BEGIN Text passage
TensorFlowIO: Corrupted reads of pyspark compressed spark Parquet files

15 views Asked by At

I'm trying to read compressed parquet files containing tf.Examples (serialized to bytes) created by a Spark job.

When I read the compressed files using tfio.IODataset.from_parquet, there is some data corruption once the size of the records crosses a threshold. The bytes read back do not match the input bytes written to the table.

OTOH, if I write the output uncompressed, the bytes read back match the bytes written to the table exactly.

I've observed that there's a threshold at about 5073 records with a total size in the range of ~2,400,000 bytes where the compressed data read back no longer matches the input.

Any ideas what could be going on here? The threshold of 5072 seems arbitrary to me, I have a hard time believing it's a constant which factors into gzip compressed records. It's consistent with a given example schema and varying payload sizes.

If I add or remove features from the example payload, then the threshold will change.

from pyspark.sql import SparkSession
from pyspark.sql.types import StructType, StructField, IntegerType, BinaryType
import random
import string
import tensorflow as tf
import tensorflow_io as tfio

### Step 1: Create the input data
def make_tf_example_list(num):
    out = []
    for i in range(num):
        ex = tf.train.Example()
        ex.features.feature["int_label_1"].int64_list.value.append(random.randint(0, 1))
        ex.features.feature["bytes_label_1"].bytes_list.value.append(str(random.randint(0, 2**64)).encode())
END Text passage
**Questions to answer**
[1] Copy the post about corrupted Parquet reads word for word, starting at "Any ideas what" and ending at "threshold will change.".
[2] In the post about corrupted Parquet reads, which function is used to read the compressed files?
[3] Carry on the post about corrupted Parquet reads from the point where it stops.
BEGIN Data excerpt
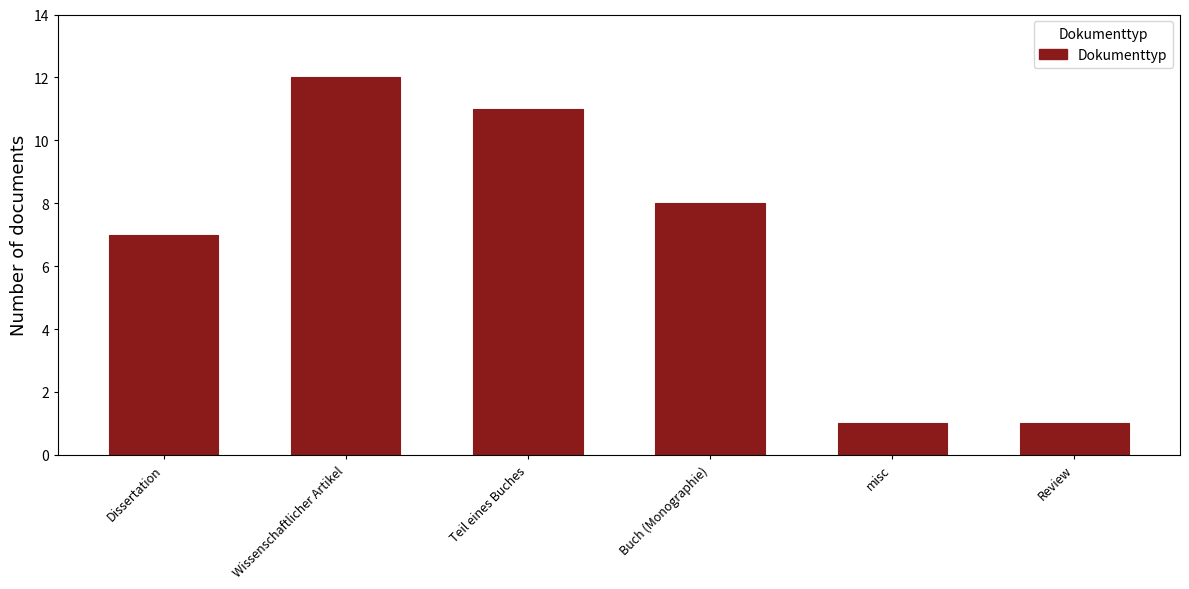

What is the label of the 5th bar from the left?

misc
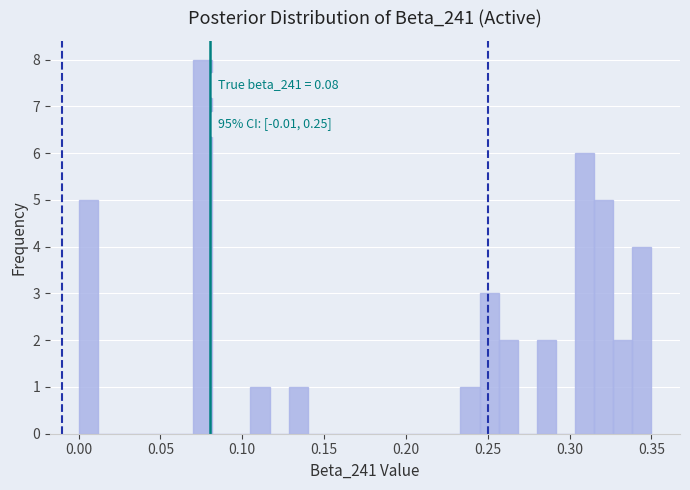

Around what value on the x-axis is the tallest bar? Give the approximate position of its centre, as read against the axis.

0.075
END Data excerpt
**Task answers**
[1]
Any ideas what could be going on here? The threshold of 5072 seems arbitrary to me, I have a hard time believing it's a constant which factors into gzip compressed records. It's consistent with a given example schema and varying payload sizes.

If I add or remove features from the example payload, then the threshold will change.

[2] tfio.IODataset.from_parquet

[3]
        ex.features.feature["bytes_feature_1"].bytes_list.value.append(str(random.randint(0, 2**64)).encode())
        ex.features.feature["bytes_feature_1"].bytes_list.value.append(''.join(random.choices(string.ascii_lowercase, k=random.randint(0, 100))).encode())
        for i in range(64):
            ex.features.feature["float_feature_1"].float_list.value.append(random.random())
        ex.features.feature["int_feature_2"].int64_list.value.append(random.randint(0, 2**12))
        out.append(ex.SerializeToString())
    return out

NUM_EXAMPLES = 1024*4 + 976
schema = StructType([
    StructField("id", IntegerType(), nullable=True),
    StructField("tf_example", BinaryType(), nullable=True)
])
tf_examples = list(enumerate(make_tf_example_list(NUM_EXAMPLES)))
print("Num examples:", len(tf_examples))
print("Examples bytes:", sum([len(ex) for (i, ex) in tf_examples]))

### Step 2: Write to parquet via spark dataframe
spark = SparkSession.builder.master('test-app').getOrCreate()
out_path_sp_compress = 'file:/dbfs/tmp/out.sp.gz'
df = spark.createDataFrame(spark.sparkContext.parallelize(tf_examples), schema)
df.write.parquet(out_path_sp_compress, mode="overwrite", compression='gzip')

### Step 3: Read from parquet via tfio
filenames = tf.data.Dataset.list_files(out_path_sp_compress[5:] + '/*.parquet', shuffle=False)
ds_sp_compress = filenames.interleave(
    lambda f: tfio.IODataset.from_parquet(f, columns={"id": tf.int32, "tf_example": tf.string}),
    num_parallel_calls=1
)
ex_compress = [(ex['id'], ex['tf_example']) for ex in ds_sp_compress]

### Step 4: Compare input and output data
print("id equal to input:", (tf_examples[0][0] == ex_compress[0][0]).numpy())
print("data equal to input:", (tf_examples[0][1] == ex_compress[0][1]).numpy())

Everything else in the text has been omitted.